В этом был весь Игнатий Галлахер; и, черт возьми, нельзя было не восхищаться им.
Крошка Чендлер ускорил шаг. Первый раз в жизни он чувствовал себя выше людей, мимо которых проходил. Первый раз в жизни его душа восстала против тусклого убожества Кэйпел-Стрит. Не подлежит сомнению: чтобы добиться успеха, нужно уехать отсюда. В Дублине ничего нельзя сделать. Переходя Грэттенский мост, он с жалостью смотрел на захиревшие дома на дальних набережных реки. Они казались ему шайкой бродяг, обтрепанных, покрытых пылью и сажей, жмущихся друг к другу на берегу; завороженные панорамой заката, они ждут первого холодка ночи, который велит им встать, встряхнуться и уйти. Он подумал о том, не удастся ли ему выразить эту мысль стихами. Может быть, Галлахер сможет поместить их в одной из лондонских газет. Сумеет он написать что-нибудь оригинальное? Он не вполне представлял себе, какую мысль ему хочется выразить, но сознание, что поэтическое вдохновение коснулось его, зародило в нем младенческую надежду. Он бодро зашагал вперед.

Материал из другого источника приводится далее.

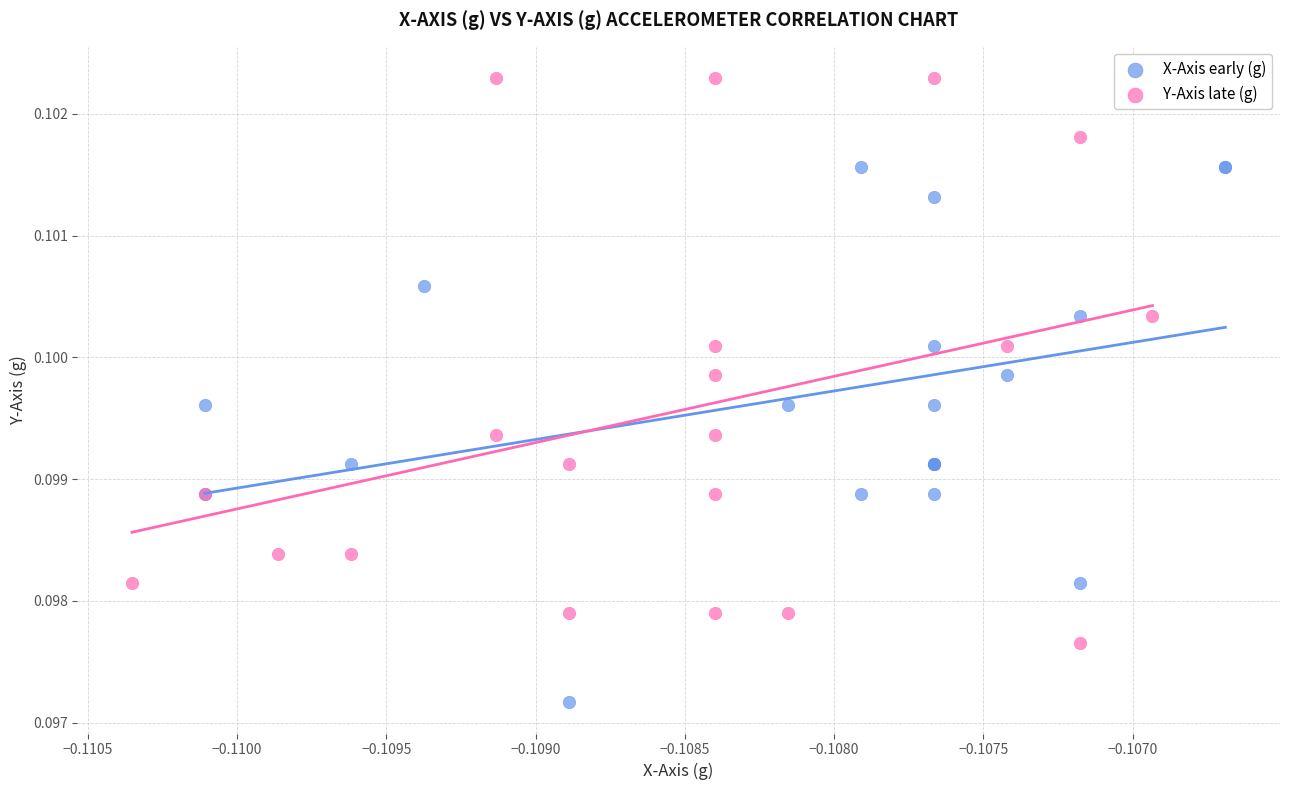

What are all the series names shown in the legend?

X-Axis early (g), Y-Axis late (g)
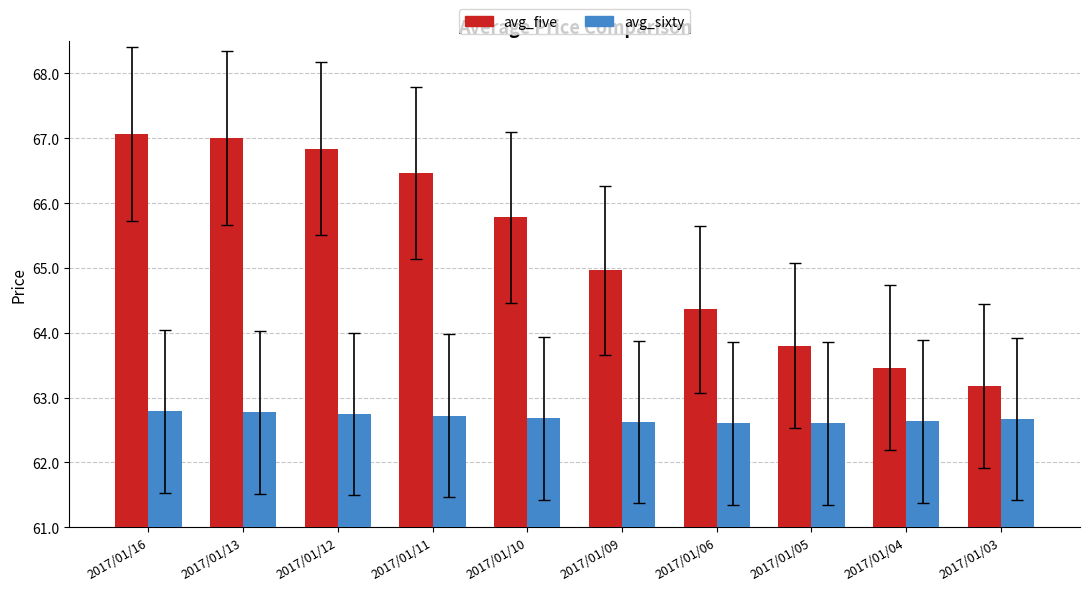

Count the number of categories in the chart.

10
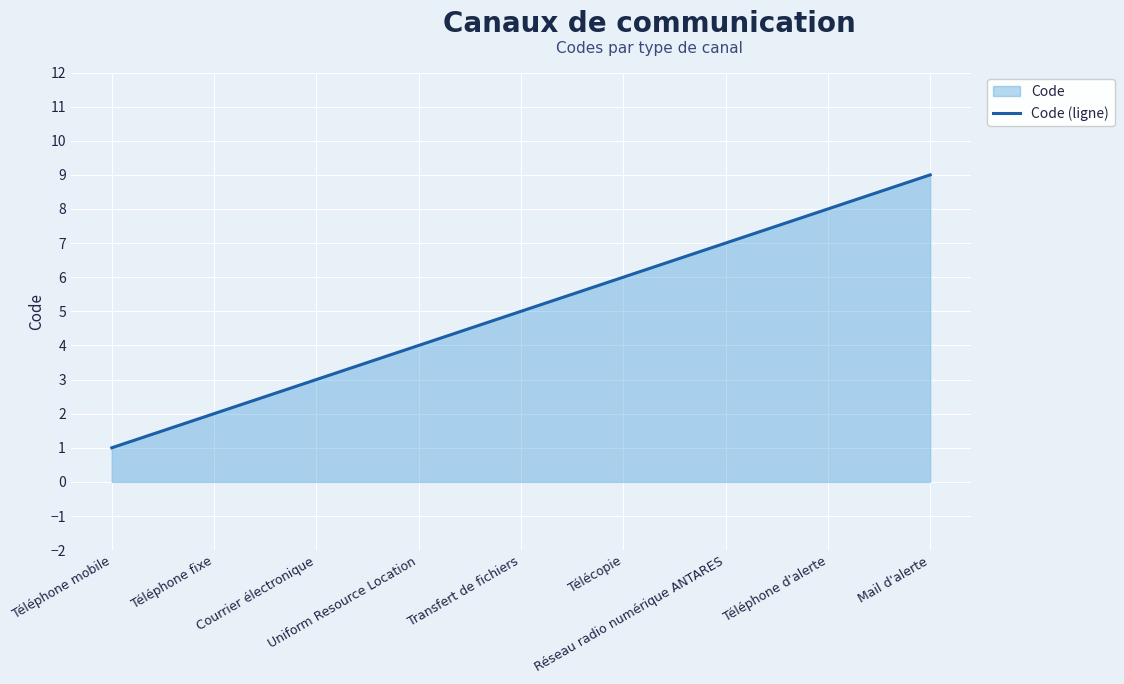

Reading left to right, list all the values displayed in this chart.

1	2	3	4	5	6	7	8	9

С каждым шагом он приближался к Лондону, удалялся от скучной, прозаической жизни. Перед ним забрезжил свет. Он еще не стар – тридцать два года. Можно сказать, что его поэтический дар именно сейчас достиг зрелости. Столько чувств и дум ему хотелось выразить в стихах! Он носил их в себе. Он старался погрузиться в свою душу, чтобы узнать, подлинно ли у него душа поэта. Он считал главной чертой своего таланта меланхолию, но меланхолию, смягченную порывами веры, покорностью судьбе и невинной радостью. Если бы он сумел выразить себя в книжке стихов, может быть, к его голосу прислушались бы. Он никогда не станет популярным; это он понимал. Он не сумеет покорить толпу, но, может быть, его оценит избранный круг родственных душ. Английские критики из-за меланхолического тона его стихов, вероятно, отнесут его к поэтам кельтской школы. Кроме того, он сам будет намекать на это. Он начал придумывать фразы из будущей рецензии на его книгу. «Мистер Чендлер обладает даром легкого и изящного стиха»… «Его стихи проникнуты задумчивой грустью»… «Кельтские нотки»… Жаль, что у него такая неирландская фамилия. Может быть, после имени поставить фамилию матери? Томас Мэлони Чендлер; или лучше: Т. Мэлони Чендлер. Он поговорит об этом с Галлахером.
Он так увлекся этими мечтами, что прошел свою улицу и пришлось возвращаться обратно. Когда он подошел к «Корлессу», волнение с прежней силой овладело им и он в нерешительности остановился у подъезда. Наконец, он открыл дверь и вошел.